-------- Stored data

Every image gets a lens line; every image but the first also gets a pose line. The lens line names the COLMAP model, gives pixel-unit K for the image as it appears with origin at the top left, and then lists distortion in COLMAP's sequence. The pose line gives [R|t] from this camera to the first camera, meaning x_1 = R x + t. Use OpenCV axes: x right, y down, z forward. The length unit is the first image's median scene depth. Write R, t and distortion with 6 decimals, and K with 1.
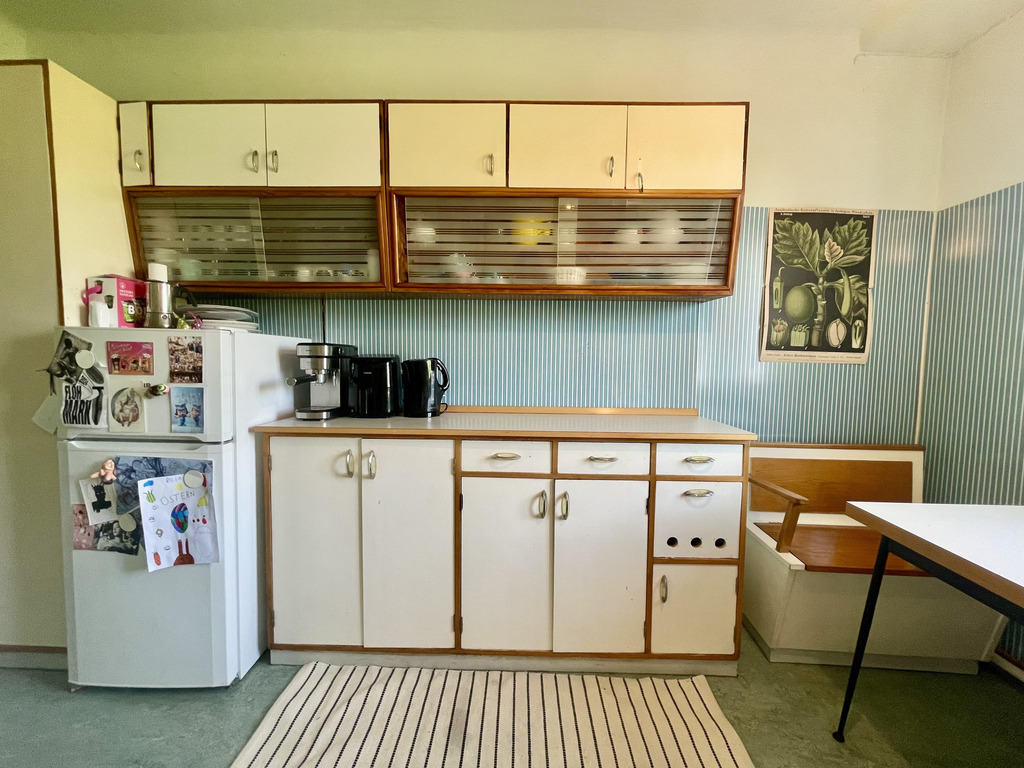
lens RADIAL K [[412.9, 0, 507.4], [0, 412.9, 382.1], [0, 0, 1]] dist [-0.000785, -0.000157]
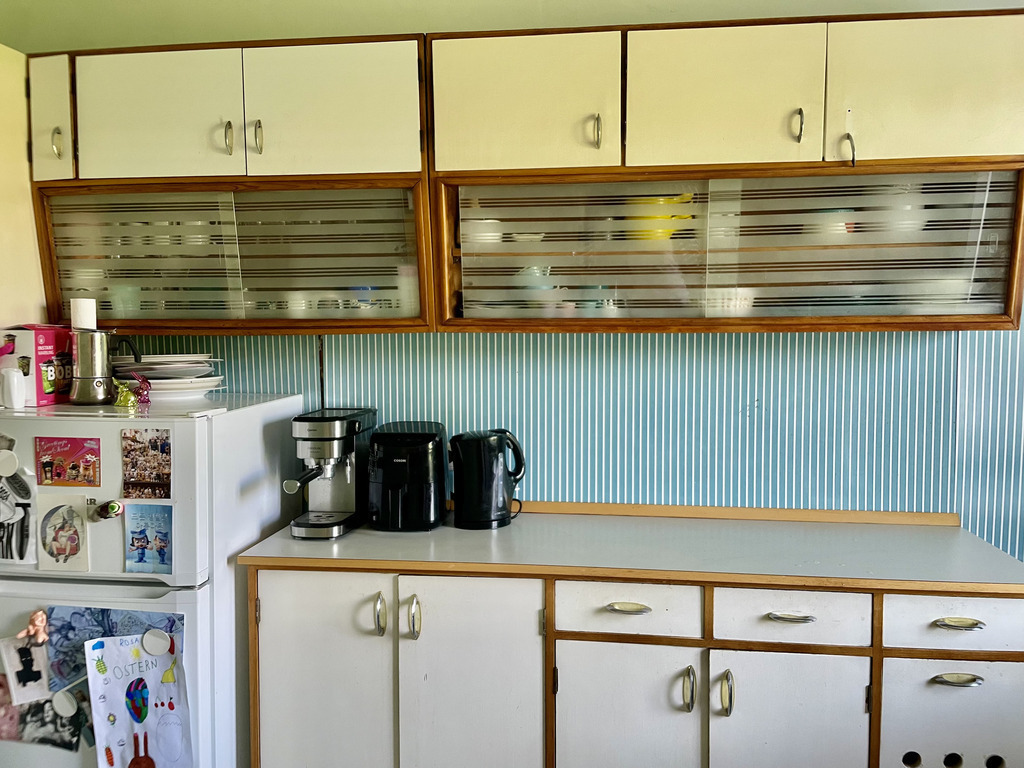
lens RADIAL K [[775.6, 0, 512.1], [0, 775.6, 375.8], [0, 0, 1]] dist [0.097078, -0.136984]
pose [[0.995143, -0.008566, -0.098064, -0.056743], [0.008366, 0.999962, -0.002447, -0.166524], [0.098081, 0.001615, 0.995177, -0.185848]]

----------------

## About this task
Reproduce all of the material above line for line, without changing any wording or numbers, and leave the pictures out.

## Output for this exercise
Every image gets a lens line; every image but the first also gets a pose line. The lens line names the COLMAP model, gives pixel-unit K for the image as it appears with origin at the top left, and then lists distortion in COLMAP's sequence. The pose line gives [R|t] from this camera to the first camera, meaning x_1 = R x + t. Use OpenCV axes: x right, y down, z forward. The length unit is the first image's median scene depth. Write R, t and distortion with 6 decimals, and K with 1.
lens RADIAL K [[412.9, 0, 507.4], [0, 412.9, 382.1], [0, 0, 1]] dist [-0.000785, -0.000157]
lens RADIAL K [[775.6, 0, 512.1], [0, 775.6, 375.8], [0, 0, 1]] dist [0.097078, -0.136984]
pose [[0.995143, -0.008566, -0.098064, -0.056743], [0.008366, 0.999962, -0.002447, -0.166524], [0.098081, 0.001615, 0.995177, -0.185848]]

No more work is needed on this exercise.